Representantes de sindicatos dos eletrecitários de várias cidades do Paraná discutem hoje, em Maringá, a privatização da Copel. Até ontem tinham sido confirmadas as presenças de presidentes e diretores dos sindicatos de Curitiba, Londrina, Ponta Grossa e Cascavel. Durante o encontro, os sindicalistas querem tirar uma pauta de atividades para alertar a população sobre os prejuízos que a sociedade do Paraná terá com a privatização da Copel.
De acordo com o diretor-financeiro do Sindicato dos Eletrecitários de Maringá, Jonas Braz, a preocupação dos sindicatos não é somente com o desemprego, mas acima de tudo, com a qualidade dos serviços prestados à população e também com o custo da energia a partir da privatização da estatal. Braz criticou o processo de privatização da Copel que, segundo ele, começou em 1995 com o programa de incentivo à demissão voluntária e que foi intensificado nos últimos dois anos com a terceirização de vários serviços.
Atualmente, a Copel conta cerca de 6 mil servidores. Braz afirmou que o encontro dos sindicalistas hoje em Maringá é o primeiro de uma série que será realizada em outros municípios do Paraná, com o objetivo de esclarecer e buscar apoio da comunidade para o manifesto de repúdio à privatização da Copel.

TAREFAS PROPOSTAS:
1. Transcreva o trecho do texto sobre a privatização da Copel que se inicia com as palavras contendo "De acordo com" e termina com "de vários serviços.", trocando "desemprego" por "corte de postos de trabalho".
2. De acordo com o texto sobre a privatização da Copel, quantos servidores a Copel tem atualmente?

CONJUNTO DE DADOS:
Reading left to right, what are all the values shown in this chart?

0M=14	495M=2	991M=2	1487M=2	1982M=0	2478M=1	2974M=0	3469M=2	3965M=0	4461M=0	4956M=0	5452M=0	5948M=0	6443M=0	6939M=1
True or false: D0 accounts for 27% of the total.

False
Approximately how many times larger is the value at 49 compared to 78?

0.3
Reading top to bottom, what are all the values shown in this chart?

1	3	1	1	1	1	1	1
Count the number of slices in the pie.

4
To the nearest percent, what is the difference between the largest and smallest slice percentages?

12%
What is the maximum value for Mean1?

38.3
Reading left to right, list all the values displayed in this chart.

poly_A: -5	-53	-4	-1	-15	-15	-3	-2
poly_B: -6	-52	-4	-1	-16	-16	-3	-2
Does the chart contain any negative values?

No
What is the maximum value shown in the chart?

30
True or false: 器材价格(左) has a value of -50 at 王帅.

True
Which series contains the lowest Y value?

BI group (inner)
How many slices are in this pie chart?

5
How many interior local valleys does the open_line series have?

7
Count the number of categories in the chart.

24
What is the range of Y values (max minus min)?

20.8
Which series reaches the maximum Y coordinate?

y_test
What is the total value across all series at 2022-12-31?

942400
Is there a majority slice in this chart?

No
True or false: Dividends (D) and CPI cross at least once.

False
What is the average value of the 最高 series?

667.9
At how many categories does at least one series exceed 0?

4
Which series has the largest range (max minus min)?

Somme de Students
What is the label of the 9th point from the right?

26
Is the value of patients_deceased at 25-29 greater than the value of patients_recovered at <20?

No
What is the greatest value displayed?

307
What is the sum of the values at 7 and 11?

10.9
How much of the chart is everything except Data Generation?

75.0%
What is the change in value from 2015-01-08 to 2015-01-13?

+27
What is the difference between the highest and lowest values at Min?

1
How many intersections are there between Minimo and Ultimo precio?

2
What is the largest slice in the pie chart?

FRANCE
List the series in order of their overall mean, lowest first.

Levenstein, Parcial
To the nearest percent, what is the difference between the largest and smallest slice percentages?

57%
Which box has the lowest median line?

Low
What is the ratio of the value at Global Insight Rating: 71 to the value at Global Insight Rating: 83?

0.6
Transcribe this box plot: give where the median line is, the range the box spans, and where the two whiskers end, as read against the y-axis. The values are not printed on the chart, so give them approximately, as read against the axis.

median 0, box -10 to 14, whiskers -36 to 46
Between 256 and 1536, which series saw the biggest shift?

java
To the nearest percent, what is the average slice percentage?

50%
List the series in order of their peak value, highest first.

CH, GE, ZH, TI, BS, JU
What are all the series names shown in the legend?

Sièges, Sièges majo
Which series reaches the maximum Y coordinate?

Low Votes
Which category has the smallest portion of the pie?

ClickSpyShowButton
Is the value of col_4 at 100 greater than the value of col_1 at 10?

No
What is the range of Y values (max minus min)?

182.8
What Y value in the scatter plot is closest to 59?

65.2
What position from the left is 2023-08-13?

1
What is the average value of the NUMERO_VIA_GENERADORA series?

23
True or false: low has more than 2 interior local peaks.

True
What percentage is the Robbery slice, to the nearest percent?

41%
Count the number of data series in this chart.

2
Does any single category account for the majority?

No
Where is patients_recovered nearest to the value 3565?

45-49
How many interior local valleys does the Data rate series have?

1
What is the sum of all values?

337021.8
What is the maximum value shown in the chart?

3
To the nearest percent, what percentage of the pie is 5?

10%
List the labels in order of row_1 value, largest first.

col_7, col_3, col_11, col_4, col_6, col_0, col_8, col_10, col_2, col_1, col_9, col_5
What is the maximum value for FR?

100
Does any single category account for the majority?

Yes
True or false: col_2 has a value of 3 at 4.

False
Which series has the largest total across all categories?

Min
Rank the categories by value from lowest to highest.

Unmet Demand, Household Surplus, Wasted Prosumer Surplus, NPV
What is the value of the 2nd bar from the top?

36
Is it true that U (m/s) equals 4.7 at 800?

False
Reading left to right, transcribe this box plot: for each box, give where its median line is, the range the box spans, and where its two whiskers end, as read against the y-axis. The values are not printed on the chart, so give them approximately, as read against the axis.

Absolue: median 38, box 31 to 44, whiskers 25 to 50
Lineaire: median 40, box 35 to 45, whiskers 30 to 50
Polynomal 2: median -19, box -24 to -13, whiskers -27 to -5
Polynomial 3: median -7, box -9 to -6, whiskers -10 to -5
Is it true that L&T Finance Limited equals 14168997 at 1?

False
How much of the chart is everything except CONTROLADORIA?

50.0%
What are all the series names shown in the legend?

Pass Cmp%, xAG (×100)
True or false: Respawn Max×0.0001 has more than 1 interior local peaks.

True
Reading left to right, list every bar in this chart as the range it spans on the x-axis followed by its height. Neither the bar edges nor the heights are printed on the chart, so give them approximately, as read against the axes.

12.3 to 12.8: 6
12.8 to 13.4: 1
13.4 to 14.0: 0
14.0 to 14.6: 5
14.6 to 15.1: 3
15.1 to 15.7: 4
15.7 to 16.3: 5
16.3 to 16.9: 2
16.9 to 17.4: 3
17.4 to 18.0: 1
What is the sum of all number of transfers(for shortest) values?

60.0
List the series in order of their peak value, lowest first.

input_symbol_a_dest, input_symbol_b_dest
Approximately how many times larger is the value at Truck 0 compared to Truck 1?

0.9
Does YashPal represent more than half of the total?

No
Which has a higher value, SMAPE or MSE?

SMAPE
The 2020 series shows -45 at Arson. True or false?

RESPOSTAS POR TAREFA:
1.
De acordo com o diretor-financeiro do Sindicato dos Eletrecitários de Maringá, Jonas Braz, a preocupação dos sindicatos não é somente com o corte de postos de trabalho, mas acima de tudo, com a qualidade dos serviços prestados à população e também com o custo da energia a partir da privatização da estatal. Braz criticou o processo de privatização da Copel que, segundo ele, começou em 1995 com o programa de incentivo à demissão voluntária e que foi intensificado nos últimos dois anos com a terceirização de vários serviços.

2. Cerca de 6 mil servidores.